“Learning to be resilient and not letting the bad experiences get you down is how to make it in the end”
ST. LOUIS — You may see him somewhere jogging in our town. He puts in 85 miles a week.
And he’s not just running for fun… Brice Pavey has a dream.
“Some recent performances have indicated that the Olympic trials – whether for France or the U.S. – is definitely a possibility,” Pavey said.
But Pavey didn’t grow up running. He grew up gliding in Grenoble on the same slopes of the 1968 Winter Olympics.
“My dad had me on skis at the age of 2,” he said. “It was just the culture I grew up in, we skied every day. I’d ski 60-plus days a season and basically lived at the resort.”
However, while in high school in France, his ambition was to come to the states to be a college athlete. His grandparents live in St. Louis. In France, they don’t have sports associated with school.
So, he called the track and cross country coach at Truman State University.
“I said ‘hey I love running, can I run on the cross country team,'” Pavey said. “He didn’t take me very seriously and he said, ‘well cross country is underway now so we’re not going to do that, but I’ll put you on the track team.'”
Just six months in at Truman, Pavey ran a 4:03 1,500 meters, which is a 4:21 mile.

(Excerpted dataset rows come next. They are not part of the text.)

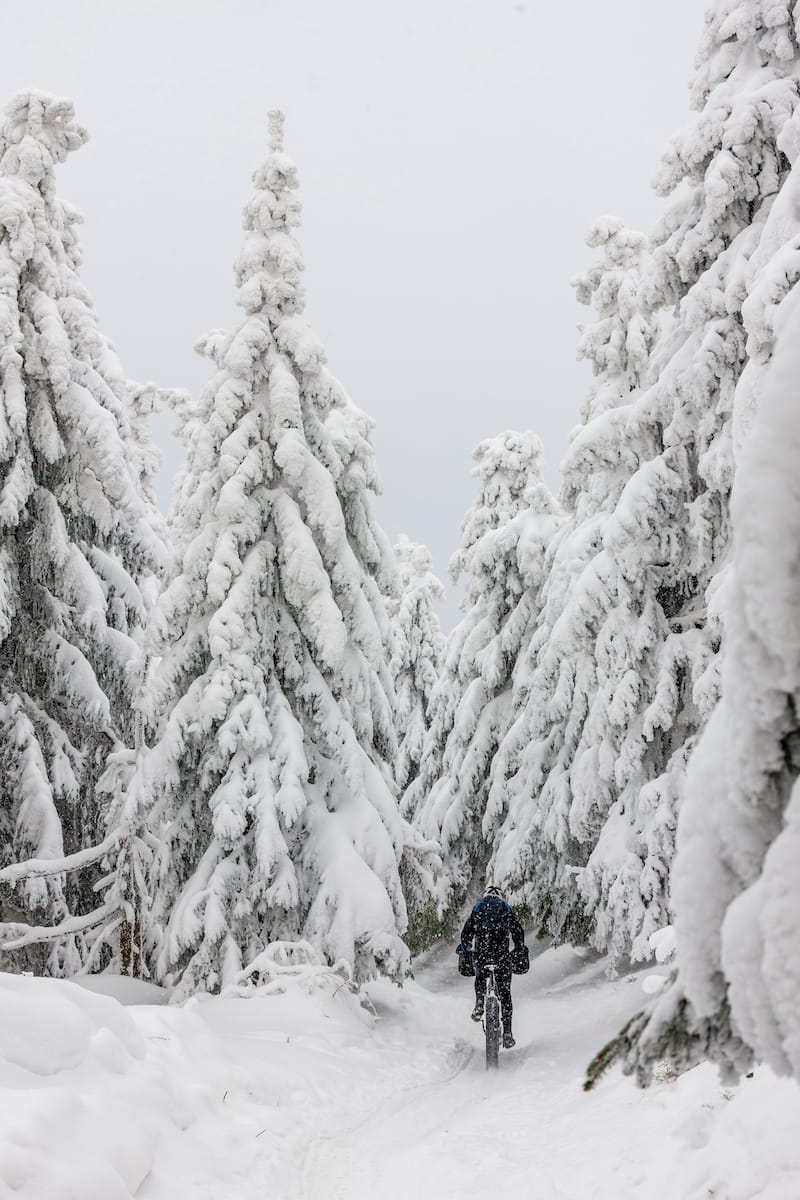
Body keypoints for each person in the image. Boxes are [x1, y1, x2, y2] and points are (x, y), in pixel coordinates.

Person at [458, 884, 526, 1049]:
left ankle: (480, 1004)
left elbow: (467, 931)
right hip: (501, 953)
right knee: (505, 993)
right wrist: (519, 948)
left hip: (482, 950)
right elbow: (517, 931)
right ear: (500, 896)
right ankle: (508, 1032)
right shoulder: (505, 907)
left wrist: (464, 948)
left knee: (481, 977)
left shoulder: (479, 906)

He had never run before and ended up having a wonderful all-conference career.
And now at 26 years old, he’s getting better and better. He’s running half marathons with times that would place him in the top 20 in his native country.
The next stop is the marathon and…
“The goal is more the 2024 Paris Olympic trials,” he said.
And to help pay for the Olympic dream, Pavey’s other passion is accounting. He is an audit associate at Anders CPAs + Advisors in downtown St. Louis.
And there are similarities in his two loves.
“You’re methodical, you think about numbers and percentages. The personality type… it’s a good fit,” he explained.
Pavey – the former skier now a runner and accountant – works with this mindset now…
“Learning to be resilient and not letting the bad experiences get you down is how to make it in the end,” he said.